Novel Indices of Diastolic Dysfunction
- The time constant of LV relaxation (t) significantly correlates with LV global longitudinal diastolic strain rate measurements made by speckle-tracking echocardiography early in diastole and during the isovolumic relaxation period. These variables, coupled with mitral E velocity, have been utilized to assess LV filling pressures and prognosticate multiple disease scenarios.
- When assessing individuals with adequate LV volumes and EF but diastolic dysfunction, the peak untwisting rate timing can be useful. There is frequently a delayed peak in LV untwisting rate in the latter set of patients.
- The mean wedge pressure and LA systolic strain have an inverse relationship. While promising, there are technological drawbacks, and prior experience is necessary.
Impact of Left Ventricular Diastolic Dysfunction in Critically Ill Patients
It is widely accepted that LVDD leads to poor prognosis in critically ill patients. Diastolic dysfunction was seen in 48% of patients with sepsis, severe sepsis, and septic shock, and it was found to be strongly linked with death in a meta-analysis of these patients.7 It is noteworthy that only 30% of cases had systolic dysfunction, and this condition was unrelated to death.

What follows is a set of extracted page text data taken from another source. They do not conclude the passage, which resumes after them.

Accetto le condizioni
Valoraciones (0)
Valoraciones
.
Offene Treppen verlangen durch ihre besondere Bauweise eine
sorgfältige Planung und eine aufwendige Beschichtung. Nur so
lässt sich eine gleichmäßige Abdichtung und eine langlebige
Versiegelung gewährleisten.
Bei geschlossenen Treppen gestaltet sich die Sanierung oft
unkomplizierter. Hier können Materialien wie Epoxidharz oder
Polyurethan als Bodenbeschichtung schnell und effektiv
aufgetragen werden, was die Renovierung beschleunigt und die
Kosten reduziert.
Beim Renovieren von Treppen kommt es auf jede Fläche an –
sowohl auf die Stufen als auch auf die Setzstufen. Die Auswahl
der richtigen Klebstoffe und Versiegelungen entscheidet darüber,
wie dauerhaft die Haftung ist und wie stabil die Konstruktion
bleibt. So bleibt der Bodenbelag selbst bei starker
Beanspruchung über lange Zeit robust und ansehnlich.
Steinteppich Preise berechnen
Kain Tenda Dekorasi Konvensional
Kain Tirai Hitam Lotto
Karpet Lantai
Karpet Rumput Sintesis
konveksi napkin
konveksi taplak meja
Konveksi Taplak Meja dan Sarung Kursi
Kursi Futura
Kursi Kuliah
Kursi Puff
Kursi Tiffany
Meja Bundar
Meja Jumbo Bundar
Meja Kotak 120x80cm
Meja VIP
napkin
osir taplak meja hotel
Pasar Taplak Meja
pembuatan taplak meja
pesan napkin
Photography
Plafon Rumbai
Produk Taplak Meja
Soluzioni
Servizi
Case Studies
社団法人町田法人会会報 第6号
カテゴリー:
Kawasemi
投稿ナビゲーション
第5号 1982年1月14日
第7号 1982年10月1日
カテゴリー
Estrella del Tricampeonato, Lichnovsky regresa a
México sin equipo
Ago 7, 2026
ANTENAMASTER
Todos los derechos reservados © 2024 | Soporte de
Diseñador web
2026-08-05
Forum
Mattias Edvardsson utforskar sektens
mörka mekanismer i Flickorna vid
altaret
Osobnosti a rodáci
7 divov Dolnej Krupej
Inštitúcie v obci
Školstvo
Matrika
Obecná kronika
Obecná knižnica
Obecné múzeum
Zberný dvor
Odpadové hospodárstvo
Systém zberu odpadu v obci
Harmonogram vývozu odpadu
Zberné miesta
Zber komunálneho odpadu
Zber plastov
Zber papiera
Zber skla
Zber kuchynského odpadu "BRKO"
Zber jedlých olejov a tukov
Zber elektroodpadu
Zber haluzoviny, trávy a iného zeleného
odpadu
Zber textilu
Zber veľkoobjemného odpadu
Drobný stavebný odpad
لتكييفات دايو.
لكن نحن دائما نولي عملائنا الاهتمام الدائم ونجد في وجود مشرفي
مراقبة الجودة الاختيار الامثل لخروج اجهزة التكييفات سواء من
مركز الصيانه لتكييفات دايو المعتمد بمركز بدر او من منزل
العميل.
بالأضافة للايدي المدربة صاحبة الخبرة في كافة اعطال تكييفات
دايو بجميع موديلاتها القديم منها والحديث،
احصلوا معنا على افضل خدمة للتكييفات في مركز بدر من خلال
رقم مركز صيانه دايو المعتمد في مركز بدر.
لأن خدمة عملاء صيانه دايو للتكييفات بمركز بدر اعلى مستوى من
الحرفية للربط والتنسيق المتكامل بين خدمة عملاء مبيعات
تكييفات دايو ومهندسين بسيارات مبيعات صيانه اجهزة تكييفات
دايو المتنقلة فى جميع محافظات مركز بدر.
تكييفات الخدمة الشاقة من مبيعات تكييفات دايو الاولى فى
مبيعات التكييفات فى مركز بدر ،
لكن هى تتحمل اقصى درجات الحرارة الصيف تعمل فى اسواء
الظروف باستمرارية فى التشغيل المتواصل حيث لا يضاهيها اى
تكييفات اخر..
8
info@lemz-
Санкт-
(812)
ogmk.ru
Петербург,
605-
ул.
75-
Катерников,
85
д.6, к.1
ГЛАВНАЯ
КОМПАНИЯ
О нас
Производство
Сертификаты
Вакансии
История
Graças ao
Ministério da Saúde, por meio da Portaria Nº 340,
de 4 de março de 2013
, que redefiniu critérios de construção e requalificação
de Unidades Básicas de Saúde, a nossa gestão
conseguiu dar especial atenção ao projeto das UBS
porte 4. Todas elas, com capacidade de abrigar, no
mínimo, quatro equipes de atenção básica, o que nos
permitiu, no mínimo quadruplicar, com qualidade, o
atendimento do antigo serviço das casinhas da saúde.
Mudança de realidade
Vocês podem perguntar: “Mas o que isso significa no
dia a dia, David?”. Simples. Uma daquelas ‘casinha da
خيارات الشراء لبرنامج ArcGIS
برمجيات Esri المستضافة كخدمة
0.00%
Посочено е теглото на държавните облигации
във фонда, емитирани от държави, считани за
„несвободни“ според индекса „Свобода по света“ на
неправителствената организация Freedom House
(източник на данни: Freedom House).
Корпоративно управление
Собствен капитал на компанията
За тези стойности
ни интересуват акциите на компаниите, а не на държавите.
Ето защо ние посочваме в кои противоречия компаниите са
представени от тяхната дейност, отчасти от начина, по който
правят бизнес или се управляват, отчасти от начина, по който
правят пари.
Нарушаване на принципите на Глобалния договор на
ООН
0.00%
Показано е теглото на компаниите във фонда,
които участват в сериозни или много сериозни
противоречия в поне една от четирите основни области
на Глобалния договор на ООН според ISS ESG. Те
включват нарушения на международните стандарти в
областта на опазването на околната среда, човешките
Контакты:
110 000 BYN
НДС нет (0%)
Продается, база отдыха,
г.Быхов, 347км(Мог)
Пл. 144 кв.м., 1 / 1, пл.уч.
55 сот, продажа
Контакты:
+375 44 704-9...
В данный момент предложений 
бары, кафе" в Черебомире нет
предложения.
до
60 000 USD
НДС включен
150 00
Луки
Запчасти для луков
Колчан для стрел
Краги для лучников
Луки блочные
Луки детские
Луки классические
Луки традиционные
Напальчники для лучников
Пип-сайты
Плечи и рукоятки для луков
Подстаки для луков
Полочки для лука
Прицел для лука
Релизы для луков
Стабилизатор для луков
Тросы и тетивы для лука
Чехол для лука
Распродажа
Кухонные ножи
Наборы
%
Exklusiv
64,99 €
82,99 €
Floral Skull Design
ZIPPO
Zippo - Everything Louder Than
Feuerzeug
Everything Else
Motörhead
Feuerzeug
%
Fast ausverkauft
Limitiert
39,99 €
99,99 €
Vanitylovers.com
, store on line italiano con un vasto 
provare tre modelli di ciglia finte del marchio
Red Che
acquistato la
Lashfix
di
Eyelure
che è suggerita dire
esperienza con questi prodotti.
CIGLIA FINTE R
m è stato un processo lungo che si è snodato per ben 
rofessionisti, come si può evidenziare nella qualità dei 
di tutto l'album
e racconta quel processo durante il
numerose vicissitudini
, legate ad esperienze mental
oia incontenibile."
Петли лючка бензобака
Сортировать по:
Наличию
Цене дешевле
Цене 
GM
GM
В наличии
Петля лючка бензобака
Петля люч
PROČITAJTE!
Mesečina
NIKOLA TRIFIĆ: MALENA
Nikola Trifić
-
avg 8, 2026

Another meta-analysis publication has suggested that LA volume index, mitral lateral e’, E/lateral e’, and Sequential Organ Failure Assessment score may reliably predict LVDD in septic shock patients and may lead to a higher rate of mortality in intensive care patients with sepsis and LVDD.8
Failure to Wean-off Mechanical Ventilation
Failure to liberate from mechanical ventilation (MV) may be linked to tachycardia, hypertension, and adrenergic stimulation, which in certain at-risk patients may result in diastolic dysfunction. The most potent independent predictor of spontaneous breathing trial failure in an observational study of patients weaning off of MV was found to be echocardiographic evidence of diastolic dysfunction.9 Later research confirmed this study’s findings, demonstrating that LV systolic dysfunction did not predict weaning failure, while LV diastolic failure did.10 Following liberation from MV, the patient will experience a shift from positive to negative pressure ventilation. This may lead to an increase in both LV preload and afterload and a risk of increased LV filling pressures, especially in those with LVDD.11 Results of multiple studies confirm that abnormal TDI values (e’ velocity and E/e’ ratio) may predict failure of weaning from MV.12
The impact of LVDD on postoperative patients has also been explored, with most studies focusing on cardiac surgery, in whom LVDD shows poor outcomes.3,13 Major vascular surgeries have also shown similar results.14,15 In noncardiac, nonvascular surgery, a study has shown that elevated E/e’ ratio may lead to postoperative cardiovascular complications (pulmonary edema and arrhythmias) and also lengthier stay in ICU and hospital.16
The diagnosis of LVDD is complex and seldom assessed in noncardiac, nonvascular surgical patients, but implementing artificial intelligence technologies may improve the quality and the quantity of data available for accurate diagnosis.17
CONCLUSION
Diastolic dysfunction is a common anomaly that is prevalent in older people, hypertensive patients, and diabetics. Evaluation of diastolic function is essential for a comprehensive understanding of cardiovascular physiology in the critically ill.